Agents may bill in different currencies:

- European agents might bill in EUR
- Asian agents might bill in JPY or CNY
- Some agents might use credits or points
- Currency conversion rates change

Better to report actual billing currency and let clients convert if needed.

### What if the agent can't calculate some fields?

All fields except the basic token counts are optional. Agents report what they can calculate. Clients handle missing fields gracefully.

### How does this work with streaming responses?

- During streaming: Agents may send progressive context updates via `session/update` notifications as usage changes
- Final response: Include complete token usage in `PromptResponse`
- Context window and cost: Agents send `session/update` notifications with `sessionUpdate: "context_update"` when data becomes available (after prompt completion, on session creation/resume, or when context state changes significantly)

### What about models without fixed context windows?

- Report effective context window size
- For models with dynamic windows, report current limit
- Update size if it changes
- Set to `null` if truly unlimited (rare)

### What about rate limits and quotas?

This RFD focuses on token usage and context windows. Rate limits and quotas are a separate concern that could be addressed in a future RFD. However, the cost tracking here helps users understand their usage against quota limits.

### Should cached tokens count toward context window?

Yes, cached tokens still occupy context window space. They're just cheaper to process. The context window usage should include all tokens (regular + cached).

### Why notification instead of request?

Using `session/update` notifications instead of a `session/status` request provides several benefits:

1. **Consistency**: Follows the same pattern as other dynamic session properties (`available_commands_update`, `current_mode_update`, `session_info_update`)
2. **Agent flexibility**: Agents can send updates when they have data available, whether that's immediately (for agents with on-demand APIs) or after prompts (for agents that only provide usage during active prompting)
3. **No polling**: Clients receive updates reactively without needing to poll
4. **Real-time updates**: Updates flow naturally as part of the session lifecycle

### What if the client connects mid-session?

When a client connects to an existing session (via `session/load` or `session/resume`), agents **SHOULD** send a context update notification if they have current usage data available. This ensures the client UI can immediately display accurate context window and cost information.

For agents that only provide usage during active prompting, the client UI may not show usage until after the first prompt is sent, which is acceptable given the agent's capabilities.

### What alternative approaches did you consider, and why did you settle on this one?

**Alternatives considered:**

1. **Everything in PromptResponse** - Simpler, but context window and cost are session state that users may want to track independently of turns.

2. **Request/response (`session/status`)** - Requires clients to poll, and some agents don't have APIs to query current status without a prompt. The notification approach is more flexible and consistent with other dynamic session properties.

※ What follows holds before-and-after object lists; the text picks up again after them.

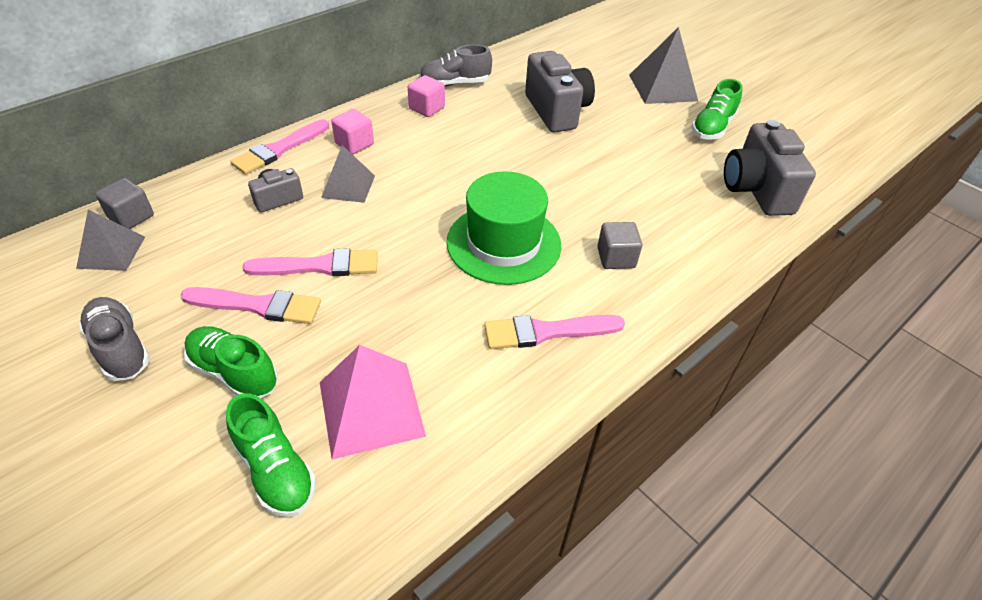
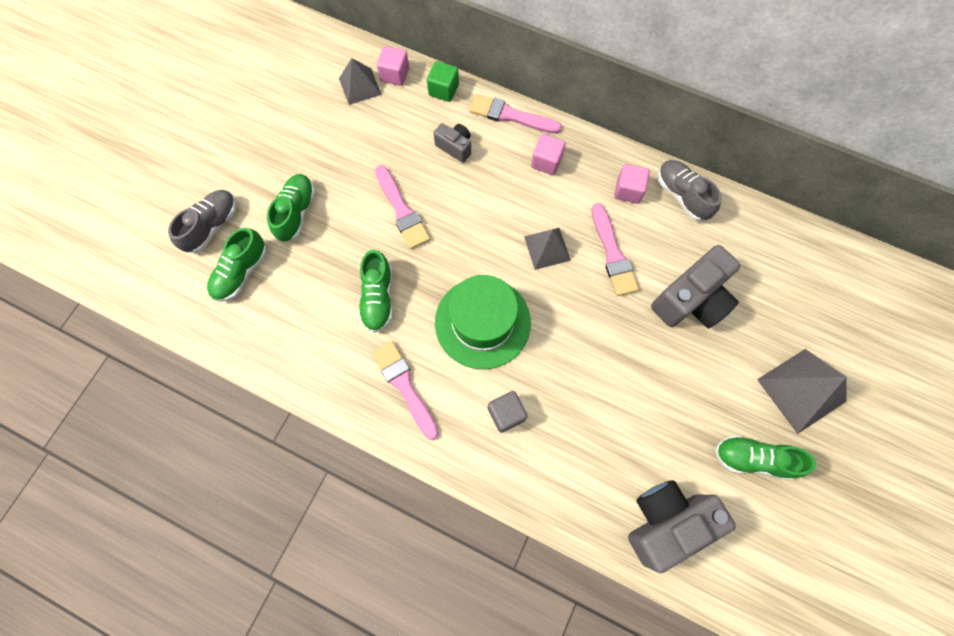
camera: 70 degrees right, 25 degrees up
grey shoe [78,297,150,381] -> grey shoe moved to [168,190,237,253]
grey cube [95,178,154,229] -> pink cube [377,46,409,86]
pink brush [180,287,321,324] -> pink brush moved to [592,203,639,296]
pink pyramid [320,345,426,460] -> none
grey pyramid [321,145,375,203] -> grey pyramid moved to [524,228,571,270]
none -> green shoe [358,250,393,333]
none -> green cube [427,61,459,102]

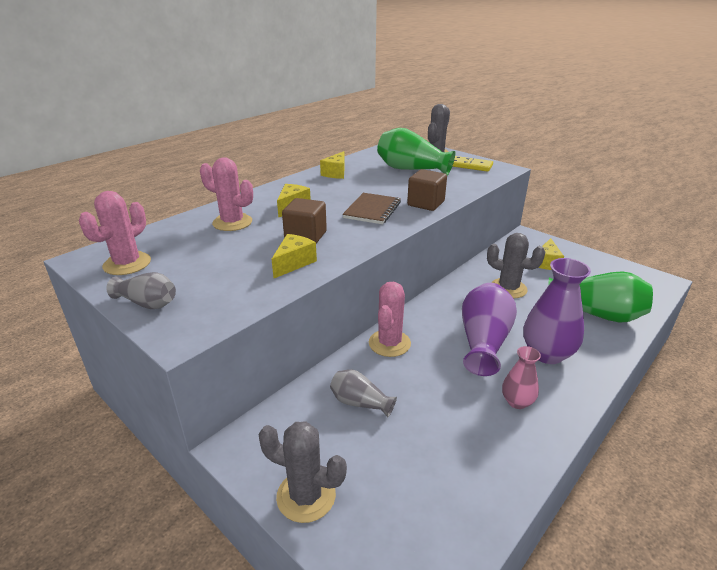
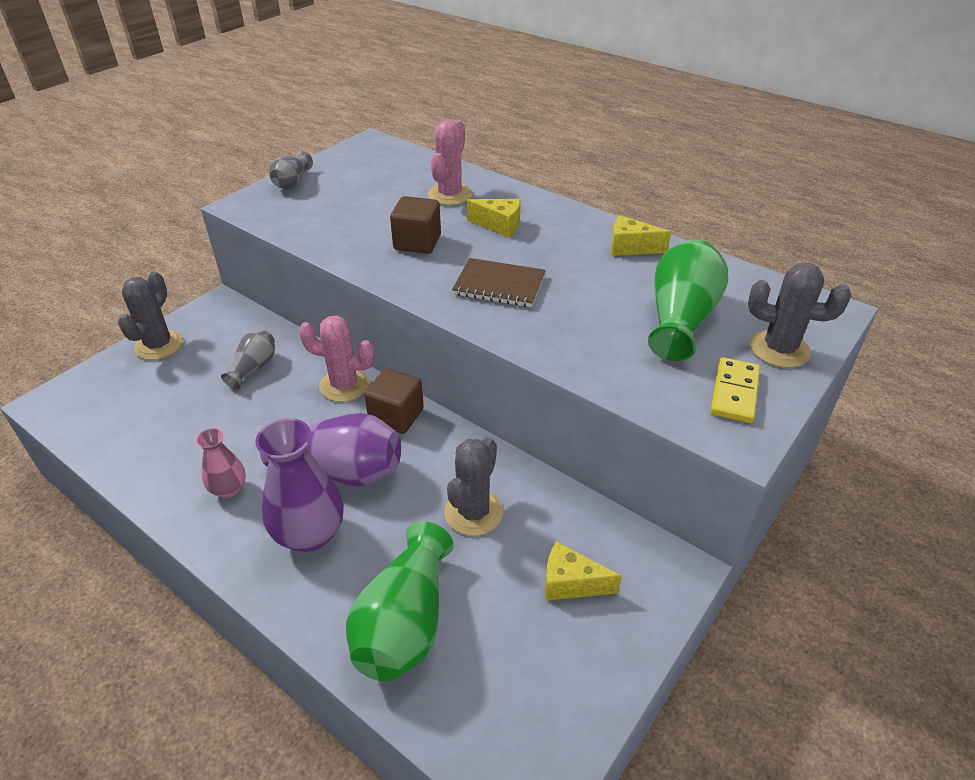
camera: 85 degrees right, 10 degrees up
pink cactus [79,191,151,275] -> none
yellow cheese [272,234,317,278] -> none
brown cube [407,169,447,211] -> brown cube moved to [364,368,424,434]

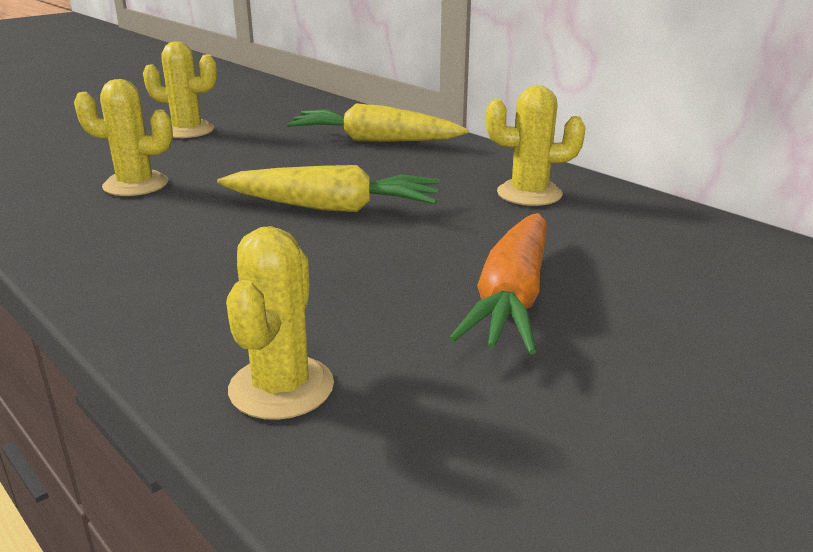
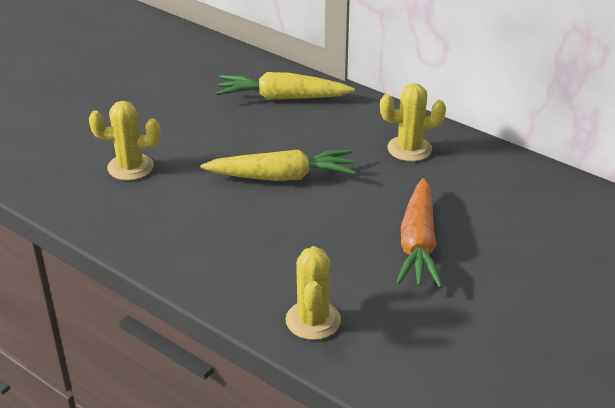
camera: 10 degrees left, 10 degrees up
yellow cactus [143,41,217,138] -> none

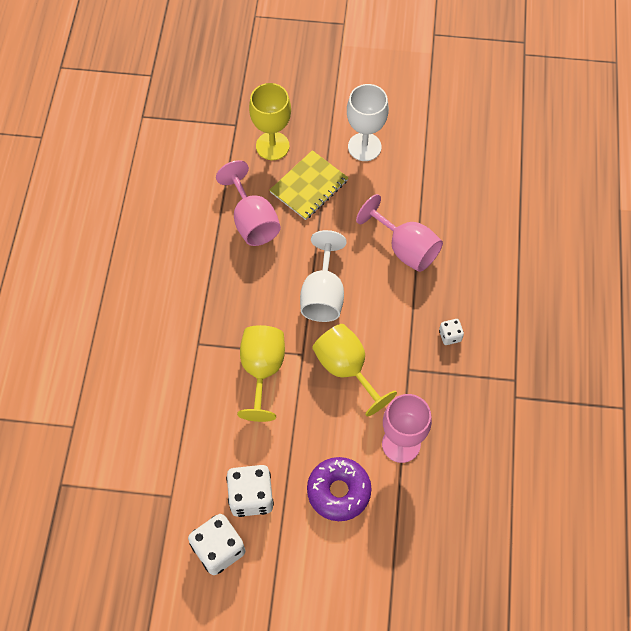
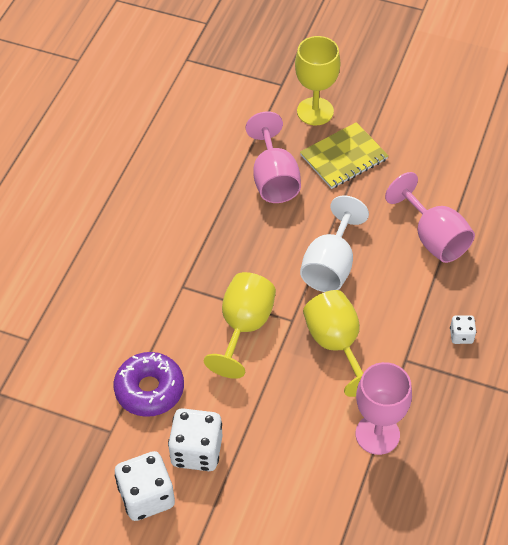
camera: 15 degrees right, 10 degrees down
purple donut [307,457,371,521] -> purple donut moved to [114,352,184,417]
white goblet [347,84,389,161] -> none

3. **Client calculates everything** - Rejected because client doesn't know model's tokenizer, exact context window size, or pricing.

4. **Only percentage, no raw tokens** - Rejected because users want absolute numbers, clients can't verify calculations, and it's less transparent.

## Revision history

- 2025-12-07: Initial draft
- 2025-12-13: Changed from `session/status` request method to `session/update` notification with `sessionUpdate: "context_update"`. Made `cost` optional and removed `remaining` field (clients can compute as `size - used`). This approach provides more flexibility for agents and follows the same pattern as other dynamic session properties.